Own Little World
Calvin Tsao, of Tsao & McKown Architects, reinvents the traditional Chinese bed for a Sotheby's exhibit.
Sheila Kim -- Interior Design, 9/1/2001 12:00:00 AM
Michael Goedhuis of Goedhuis Contemporary in London wanted to bring together a group of celebrated Chinese artists to collaborate on an installation that interpreted China in relation to the world at large. Goedhuis's concept turned into reality this June with the exhibit China Without Borders at Sotheby's in New York, featuring more than 30 artists and designers including distinguished architect Calvin Tsao. New York-based Tsao was challenged, at the eleventh hour, with the task of organizing the overall exhibition architecture, as well as designing his own installation, one of five small-scale installations that centered on the concept of "living with art."
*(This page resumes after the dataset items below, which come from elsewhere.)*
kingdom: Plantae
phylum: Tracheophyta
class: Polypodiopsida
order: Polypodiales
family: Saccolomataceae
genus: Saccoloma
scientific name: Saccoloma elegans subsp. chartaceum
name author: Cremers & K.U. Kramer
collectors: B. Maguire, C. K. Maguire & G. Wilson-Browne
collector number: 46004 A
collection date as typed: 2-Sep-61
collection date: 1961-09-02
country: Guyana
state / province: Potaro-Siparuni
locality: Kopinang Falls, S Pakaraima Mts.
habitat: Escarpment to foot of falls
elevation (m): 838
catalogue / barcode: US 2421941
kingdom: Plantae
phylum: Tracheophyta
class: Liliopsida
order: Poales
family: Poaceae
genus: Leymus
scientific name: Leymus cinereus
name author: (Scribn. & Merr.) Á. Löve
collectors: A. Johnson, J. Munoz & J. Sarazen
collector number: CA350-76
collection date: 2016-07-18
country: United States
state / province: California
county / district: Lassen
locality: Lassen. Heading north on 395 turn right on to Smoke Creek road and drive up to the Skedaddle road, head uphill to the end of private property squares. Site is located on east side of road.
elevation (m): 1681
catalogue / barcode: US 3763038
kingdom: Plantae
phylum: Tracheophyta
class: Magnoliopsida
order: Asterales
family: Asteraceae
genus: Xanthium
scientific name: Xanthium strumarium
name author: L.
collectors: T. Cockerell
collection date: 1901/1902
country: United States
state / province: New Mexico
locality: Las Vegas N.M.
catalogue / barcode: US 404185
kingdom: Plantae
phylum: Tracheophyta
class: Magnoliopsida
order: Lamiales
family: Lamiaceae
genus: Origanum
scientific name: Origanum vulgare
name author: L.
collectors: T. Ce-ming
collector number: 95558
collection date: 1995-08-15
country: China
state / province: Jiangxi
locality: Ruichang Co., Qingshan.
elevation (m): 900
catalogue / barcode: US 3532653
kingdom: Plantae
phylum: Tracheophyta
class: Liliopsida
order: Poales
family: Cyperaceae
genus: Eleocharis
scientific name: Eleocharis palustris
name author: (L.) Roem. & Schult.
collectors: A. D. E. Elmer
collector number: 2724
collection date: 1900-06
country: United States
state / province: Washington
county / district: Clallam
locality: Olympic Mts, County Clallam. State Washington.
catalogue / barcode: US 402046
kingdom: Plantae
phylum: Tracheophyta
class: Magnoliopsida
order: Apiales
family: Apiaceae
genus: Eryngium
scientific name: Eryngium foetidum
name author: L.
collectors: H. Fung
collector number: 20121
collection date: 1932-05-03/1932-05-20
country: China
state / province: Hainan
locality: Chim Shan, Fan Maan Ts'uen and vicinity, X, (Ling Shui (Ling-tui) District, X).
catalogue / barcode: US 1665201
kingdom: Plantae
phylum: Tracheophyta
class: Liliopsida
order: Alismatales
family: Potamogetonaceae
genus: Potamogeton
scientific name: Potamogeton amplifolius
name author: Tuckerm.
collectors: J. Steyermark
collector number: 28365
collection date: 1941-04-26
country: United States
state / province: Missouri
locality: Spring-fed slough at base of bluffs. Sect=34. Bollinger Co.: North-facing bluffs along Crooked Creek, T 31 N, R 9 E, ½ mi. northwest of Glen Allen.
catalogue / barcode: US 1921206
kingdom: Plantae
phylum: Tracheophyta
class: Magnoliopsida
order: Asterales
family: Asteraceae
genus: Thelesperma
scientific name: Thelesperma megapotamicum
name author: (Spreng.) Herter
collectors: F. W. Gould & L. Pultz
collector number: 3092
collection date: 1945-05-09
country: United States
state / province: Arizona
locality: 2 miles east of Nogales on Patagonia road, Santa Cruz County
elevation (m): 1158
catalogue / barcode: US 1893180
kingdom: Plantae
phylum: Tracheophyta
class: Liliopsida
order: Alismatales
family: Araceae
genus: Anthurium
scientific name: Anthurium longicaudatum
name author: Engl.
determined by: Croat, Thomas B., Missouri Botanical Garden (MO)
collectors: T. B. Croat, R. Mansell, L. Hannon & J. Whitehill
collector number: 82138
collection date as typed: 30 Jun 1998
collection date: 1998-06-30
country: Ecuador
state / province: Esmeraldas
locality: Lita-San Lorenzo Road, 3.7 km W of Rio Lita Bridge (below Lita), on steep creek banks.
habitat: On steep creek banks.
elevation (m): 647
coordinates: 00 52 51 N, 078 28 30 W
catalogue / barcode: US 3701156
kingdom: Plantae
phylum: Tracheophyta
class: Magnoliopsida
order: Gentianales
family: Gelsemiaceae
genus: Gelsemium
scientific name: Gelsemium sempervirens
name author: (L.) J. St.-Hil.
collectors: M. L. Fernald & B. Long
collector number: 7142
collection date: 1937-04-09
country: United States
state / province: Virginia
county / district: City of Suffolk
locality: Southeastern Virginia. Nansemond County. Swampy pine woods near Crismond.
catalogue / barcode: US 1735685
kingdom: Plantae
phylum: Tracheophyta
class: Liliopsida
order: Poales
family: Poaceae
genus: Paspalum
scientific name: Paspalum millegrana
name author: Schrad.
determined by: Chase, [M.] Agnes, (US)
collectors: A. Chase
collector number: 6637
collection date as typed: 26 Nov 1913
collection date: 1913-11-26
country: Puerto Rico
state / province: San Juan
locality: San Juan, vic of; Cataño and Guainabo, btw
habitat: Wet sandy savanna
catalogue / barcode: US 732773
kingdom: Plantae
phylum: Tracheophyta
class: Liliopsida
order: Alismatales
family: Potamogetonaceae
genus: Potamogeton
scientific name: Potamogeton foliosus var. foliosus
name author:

Tsao, fascinated with the Chinese bed, was inspired to create an exaggerated four-post version that became a room-within-a-room in the exhibition space. Walls of MDF board give the bed a sense of security and enclosure, as does the lit theatrical scrim used on the sides. A carved jade piece, glassware, muslin fabric, and tools for Chinese calligraphy bring worldly elements into this intimate setting. "The installation is a construction about the nature of the world; we can make our world in a very small space," says Tsao.
For the installation, Tsao teamed up with calligrapher Fung Ming Chip; the architect incorporated one of Ming's framed manifestos offering life instructions on how one should live. "In Chinese, the word 'world' also means 'life' and 'domain'," Tsao explains.